La spalla di Giacinto ricominciò a tremare. Sollevò
il viso, sotto il viso reclinato di Efix, e si guardarono
disperati.
«Non l'ho fatto per male. Volevo guadagnare. Ma come
si fa, in questo paese? Tu lo sai, tu che sei rimasto così...
così... miserabile...»
«Le zie non rimetteranno un soldo», riprese, dopo
un momento di silenzio ansioso. «C'è, sì, anche la firma di
zia Ester; l'ho dovuta far io perché... l'usuraia non mi dava
credito. Ma io pagherò, vedrai: e se no, andrò in carcere. Non
importa. »
«Tu, dunque, Efix, hai denari?»
«Se ne avessi non sarei qui spezzato! Avrei già
ritirato le cambiali...»
«Che fare, Efix, allora? Che fare?»
«Ebbene, senti: tu andrai ancora dall'usuraia e ti
farai dare cento lire per recarti a Nuoro. Là cercherai il
posto. L'importante è di cambiar strada, adesso; di sollevarti
una buona volta. Intendi?»
Ma Giacinto, che fino all'ultimo momento aveva
sperato nell'aiuto del servo, non rispose, non parlò più.
Ripiegato su se stesso come una bestia malata, sentiva le
cavallette volare crepitando tra le foglie secche e seguiva con
uno sguardo stupido lo sbattersi delle loro ali iridate.

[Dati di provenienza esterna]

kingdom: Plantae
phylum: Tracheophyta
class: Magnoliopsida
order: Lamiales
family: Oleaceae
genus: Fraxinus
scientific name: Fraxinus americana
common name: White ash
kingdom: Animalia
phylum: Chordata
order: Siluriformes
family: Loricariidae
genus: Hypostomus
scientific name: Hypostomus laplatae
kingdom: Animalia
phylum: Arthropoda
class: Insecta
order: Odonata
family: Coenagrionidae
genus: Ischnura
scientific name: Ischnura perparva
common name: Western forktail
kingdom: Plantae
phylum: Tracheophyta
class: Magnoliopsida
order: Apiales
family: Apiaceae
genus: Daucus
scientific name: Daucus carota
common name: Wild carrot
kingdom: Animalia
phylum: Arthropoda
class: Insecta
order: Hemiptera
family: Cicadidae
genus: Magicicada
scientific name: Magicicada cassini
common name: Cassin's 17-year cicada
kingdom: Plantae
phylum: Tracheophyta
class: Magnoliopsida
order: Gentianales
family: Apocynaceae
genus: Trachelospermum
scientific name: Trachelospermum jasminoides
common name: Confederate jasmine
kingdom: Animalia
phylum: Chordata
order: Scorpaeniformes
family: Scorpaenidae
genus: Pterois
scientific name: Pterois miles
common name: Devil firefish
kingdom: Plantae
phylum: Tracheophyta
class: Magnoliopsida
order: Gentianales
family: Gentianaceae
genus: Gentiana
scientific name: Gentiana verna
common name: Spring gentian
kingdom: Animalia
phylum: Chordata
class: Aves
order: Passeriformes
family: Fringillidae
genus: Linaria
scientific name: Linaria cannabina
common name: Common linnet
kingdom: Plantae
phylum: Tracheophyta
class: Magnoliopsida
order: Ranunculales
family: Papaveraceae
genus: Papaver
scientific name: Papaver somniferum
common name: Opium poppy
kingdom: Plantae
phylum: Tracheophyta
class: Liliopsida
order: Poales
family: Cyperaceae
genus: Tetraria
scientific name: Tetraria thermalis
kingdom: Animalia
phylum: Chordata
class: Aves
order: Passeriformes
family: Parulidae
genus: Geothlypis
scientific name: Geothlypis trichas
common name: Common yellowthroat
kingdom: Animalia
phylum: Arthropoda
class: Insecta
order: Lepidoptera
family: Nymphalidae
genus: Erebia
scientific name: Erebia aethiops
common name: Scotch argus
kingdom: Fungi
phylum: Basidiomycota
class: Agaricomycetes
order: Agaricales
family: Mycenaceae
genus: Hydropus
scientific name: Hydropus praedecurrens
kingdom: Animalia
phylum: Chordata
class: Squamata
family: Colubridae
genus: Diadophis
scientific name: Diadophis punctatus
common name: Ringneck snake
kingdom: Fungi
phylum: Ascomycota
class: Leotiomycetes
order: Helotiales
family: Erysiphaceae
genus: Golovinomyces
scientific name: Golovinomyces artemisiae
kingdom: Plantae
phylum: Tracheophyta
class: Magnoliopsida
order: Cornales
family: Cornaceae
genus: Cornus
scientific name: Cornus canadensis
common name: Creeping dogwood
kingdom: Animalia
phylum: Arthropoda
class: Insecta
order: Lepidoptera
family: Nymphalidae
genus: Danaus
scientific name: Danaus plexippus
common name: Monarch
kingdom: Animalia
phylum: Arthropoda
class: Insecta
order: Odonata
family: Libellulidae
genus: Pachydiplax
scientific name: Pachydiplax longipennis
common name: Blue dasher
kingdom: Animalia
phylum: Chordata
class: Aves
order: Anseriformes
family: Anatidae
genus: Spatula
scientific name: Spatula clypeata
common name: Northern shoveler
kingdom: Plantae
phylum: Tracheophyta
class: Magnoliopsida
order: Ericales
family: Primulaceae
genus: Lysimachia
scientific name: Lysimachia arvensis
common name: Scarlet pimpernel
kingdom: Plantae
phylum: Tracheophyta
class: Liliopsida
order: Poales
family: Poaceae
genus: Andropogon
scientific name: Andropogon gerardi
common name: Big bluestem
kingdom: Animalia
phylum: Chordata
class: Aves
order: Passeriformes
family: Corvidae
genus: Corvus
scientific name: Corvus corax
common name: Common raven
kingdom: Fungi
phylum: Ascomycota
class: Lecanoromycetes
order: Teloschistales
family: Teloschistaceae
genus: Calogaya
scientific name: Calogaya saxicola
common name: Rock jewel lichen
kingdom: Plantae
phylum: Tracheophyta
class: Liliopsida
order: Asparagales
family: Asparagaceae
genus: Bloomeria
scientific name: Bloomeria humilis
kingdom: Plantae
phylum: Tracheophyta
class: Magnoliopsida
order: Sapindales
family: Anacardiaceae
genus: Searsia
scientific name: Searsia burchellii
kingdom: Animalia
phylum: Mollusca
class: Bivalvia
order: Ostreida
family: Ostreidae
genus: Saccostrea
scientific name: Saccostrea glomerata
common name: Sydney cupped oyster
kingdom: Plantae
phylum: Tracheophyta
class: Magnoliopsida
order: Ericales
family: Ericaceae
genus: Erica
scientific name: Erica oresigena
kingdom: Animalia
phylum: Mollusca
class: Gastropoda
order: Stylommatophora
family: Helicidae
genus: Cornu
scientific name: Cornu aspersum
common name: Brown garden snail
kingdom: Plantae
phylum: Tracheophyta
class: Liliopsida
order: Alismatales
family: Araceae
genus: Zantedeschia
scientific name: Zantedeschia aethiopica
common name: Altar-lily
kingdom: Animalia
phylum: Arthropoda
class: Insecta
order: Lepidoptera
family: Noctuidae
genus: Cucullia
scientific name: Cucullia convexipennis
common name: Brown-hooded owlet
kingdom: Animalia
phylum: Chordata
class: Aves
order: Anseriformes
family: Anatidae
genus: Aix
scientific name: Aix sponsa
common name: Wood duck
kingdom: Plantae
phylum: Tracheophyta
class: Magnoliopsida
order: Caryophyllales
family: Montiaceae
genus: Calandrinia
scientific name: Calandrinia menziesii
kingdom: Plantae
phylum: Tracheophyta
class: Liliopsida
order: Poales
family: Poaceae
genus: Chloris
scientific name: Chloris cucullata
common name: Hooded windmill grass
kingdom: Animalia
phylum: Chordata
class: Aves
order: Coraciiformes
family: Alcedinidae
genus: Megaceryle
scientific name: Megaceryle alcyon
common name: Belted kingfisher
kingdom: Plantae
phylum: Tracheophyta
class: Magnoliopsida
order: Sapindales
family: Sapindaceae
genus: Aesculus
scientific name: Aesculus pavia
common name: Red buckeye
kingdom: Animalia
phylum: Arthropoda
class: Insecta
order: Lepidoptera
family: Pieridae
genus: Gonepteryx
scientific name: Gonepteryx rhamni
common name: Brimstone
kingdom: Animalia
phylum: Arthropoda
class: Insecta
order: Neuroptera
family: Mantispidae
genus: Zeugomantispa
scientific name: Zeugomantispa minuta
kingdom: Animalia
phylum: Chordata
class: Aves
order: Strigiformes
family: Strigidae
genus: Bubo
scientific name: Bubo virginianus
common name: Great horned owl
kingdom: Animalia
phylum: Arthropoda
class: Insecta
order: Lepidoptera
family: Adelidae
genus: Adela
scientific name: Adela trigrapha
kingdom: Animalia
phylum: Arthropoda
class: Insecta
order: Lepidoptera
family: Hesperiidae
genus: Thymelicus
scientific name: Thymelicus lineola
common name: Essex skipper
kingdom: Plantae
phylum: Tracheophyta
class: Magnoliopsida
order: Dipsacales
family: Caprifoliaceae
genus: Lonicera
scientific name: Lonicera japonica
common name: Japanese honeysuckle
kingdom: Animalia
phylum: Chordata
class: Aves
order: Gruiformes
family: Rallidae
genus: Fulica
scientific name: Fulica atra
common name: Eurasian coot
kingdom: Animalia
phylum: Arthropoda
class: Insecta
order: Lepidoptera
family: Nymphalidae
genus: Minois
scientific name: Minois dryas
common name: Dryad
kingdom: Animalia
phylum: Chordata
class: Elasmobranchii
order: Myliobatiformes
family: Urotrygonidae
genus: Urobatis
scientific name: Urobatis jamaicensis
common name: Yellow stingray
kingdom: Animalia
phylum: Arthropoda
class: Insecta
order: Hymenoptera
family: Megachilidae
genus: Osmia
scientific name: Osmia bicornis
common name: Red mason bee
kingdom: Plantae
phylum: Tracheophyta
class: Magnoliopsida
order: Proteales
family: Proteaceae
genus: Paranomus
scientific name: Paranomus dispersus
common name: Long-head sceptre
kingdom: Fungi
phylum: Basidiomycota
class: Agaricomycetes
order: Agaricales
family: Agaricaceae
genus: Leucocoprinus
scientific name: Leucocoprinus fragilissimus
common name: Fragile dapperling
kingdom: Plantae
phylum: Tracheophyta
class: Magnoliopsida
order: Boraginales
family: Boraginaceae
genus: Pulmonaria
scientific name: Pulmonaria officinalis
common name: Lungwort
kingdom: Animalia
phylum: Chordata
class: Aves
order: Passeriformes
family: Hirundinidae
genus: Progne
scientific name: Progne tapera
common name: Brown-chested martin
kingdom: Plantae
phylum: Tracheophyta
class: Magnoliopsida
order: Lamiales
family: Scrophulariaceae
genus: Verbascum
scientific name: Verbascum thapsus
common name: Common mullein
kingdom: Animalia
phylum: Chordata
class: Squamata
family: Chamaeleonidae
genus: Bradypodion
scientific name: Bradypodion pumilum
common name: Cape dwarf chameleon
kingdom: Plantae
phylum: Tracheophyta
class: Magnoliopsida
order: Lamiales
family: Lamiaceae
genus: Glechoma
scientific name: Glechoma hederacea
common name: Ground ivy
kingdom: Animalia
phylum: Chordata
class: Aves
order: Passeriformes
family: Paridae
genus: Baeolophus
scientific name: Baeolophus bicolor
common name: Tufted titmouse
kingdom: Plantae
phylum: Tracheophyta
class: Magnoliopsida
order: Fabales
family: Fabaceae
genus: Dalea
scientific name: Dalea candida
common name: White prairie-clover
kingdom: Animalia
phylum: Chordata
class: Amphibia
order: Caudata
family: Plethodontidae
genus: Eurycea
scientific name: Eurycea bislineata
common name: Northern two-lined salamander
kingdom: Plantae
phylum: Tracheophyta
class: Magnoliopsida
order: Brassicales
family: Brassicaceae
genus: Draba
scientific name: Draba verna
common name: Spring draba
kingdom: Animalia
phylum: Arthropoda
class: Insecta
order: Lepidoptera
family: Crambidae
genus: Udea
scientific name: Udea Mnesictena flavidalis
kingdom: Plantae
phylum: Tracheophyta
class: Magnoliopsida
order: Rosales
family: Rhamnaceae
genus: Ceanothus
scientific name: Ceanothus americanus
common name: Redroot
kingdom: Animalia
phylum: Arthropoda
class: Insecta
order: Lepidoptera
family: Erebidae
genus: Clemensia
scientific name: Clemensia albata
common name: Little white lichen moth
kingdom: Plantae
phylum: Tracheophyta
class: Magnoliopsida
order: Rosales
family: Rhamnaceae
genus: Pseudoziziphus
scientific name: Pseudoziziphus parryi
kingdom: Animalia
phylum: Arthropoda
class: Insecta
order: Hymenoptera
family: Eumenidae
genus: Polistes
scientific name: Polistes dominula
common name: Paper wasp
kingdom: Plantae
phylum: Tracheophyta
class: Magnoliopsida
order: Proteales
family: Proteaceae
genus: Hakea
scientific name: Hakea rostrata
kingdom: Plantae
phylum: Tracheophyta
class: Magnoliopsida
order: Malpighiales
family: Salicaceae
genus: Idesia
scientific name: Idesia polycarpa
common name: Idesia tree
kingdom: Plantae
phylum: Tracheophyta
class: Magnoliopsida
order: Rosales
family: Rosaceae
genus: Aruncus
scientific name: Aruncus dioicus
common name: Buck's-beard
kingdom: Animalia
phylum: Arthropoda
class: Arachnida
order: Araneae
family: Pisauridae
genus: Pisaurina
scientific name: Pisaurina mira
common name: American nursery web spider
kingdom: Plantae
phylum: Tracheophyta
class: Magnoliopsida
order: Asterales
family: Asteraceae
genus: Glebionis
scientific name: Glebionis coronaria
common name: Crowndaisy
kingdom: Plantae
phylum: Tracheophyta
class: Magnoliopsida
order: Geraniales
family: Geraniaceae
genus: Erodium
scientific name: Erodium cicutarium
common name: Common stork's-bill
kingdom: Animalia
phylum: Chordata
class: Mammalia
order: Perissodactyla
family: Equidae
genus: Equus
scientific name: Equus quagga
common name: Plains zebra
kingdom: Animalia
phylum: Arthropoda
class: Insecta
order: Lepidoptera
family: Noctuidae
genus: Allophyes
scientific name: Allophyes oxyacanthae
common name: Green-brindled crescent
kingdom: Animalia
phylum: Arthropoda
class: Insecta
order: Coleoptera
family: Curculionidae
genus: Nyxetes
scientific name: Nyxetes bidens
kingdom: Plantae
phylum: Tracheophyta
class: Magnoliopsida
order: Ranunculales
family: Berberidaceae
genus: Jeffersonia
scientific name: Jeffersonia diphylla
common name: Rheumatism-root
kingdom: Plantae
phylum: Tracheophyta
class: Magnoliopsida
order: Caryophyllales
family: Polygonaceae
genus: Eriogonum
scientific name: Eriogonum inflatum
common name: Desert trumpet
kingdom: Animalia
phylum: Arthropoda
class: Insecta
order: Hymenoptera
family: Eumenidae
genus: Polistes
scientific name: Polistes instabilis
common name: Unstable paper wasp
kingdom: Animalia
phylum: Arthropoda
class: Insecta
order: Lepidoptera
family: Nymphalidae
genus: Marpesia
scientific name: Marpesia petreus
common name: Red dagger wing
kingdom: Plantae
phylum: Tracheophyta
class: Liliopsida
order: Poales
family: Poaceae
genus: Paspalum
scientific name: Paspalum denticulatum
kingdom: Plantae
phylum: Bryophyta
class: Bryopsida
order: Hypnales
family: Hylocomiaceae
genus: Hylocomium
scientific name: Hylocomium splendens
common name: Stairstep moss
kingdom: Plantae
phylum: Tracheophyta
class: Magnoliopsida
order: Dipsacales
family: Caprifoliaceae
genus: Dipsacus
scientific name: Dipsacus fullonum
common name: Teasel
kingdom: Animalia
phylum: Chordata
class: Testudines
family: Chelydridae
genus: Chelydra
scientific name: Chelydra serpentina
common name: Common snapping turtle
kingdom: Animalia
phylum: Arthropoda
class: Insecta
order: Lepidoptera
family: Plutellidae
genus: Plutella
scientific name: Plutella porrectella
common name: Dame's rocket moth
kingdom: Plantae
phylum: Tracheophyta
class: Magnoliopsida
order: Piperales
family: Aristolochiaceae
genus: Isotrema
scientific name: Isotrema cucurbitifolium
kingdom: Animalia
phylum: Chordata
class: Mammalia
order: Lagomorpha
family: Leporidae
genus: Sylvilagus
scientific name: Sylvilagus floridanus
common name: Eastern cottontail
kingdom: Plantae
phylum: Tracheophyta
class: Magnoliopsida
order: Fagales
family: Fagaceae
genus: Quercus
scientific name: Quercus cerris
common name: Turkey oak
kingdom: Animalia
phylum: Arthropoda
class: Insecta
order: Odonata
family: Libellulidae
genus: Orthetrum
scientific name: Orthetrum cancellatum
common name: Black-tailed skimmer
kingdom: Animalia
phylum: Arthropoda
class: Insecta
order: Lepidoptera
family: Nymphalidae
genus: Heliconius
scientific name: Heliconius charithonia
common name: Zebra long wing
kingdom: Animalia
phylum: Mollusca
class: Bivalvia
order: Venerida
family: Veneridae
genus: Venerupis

Due gli
caddero sulla mano, intrecciate, verdi e dure come di metallo.
Egli trasalì. Pensò a Grixenda, pensò che doveva partire e non
rivederla più, così povero da rinunziare anche a una creatura
così povera. E affondò il viso tra l'erba, singhiozzando senza
piangere, con le spalle agitate da un tremito convulso.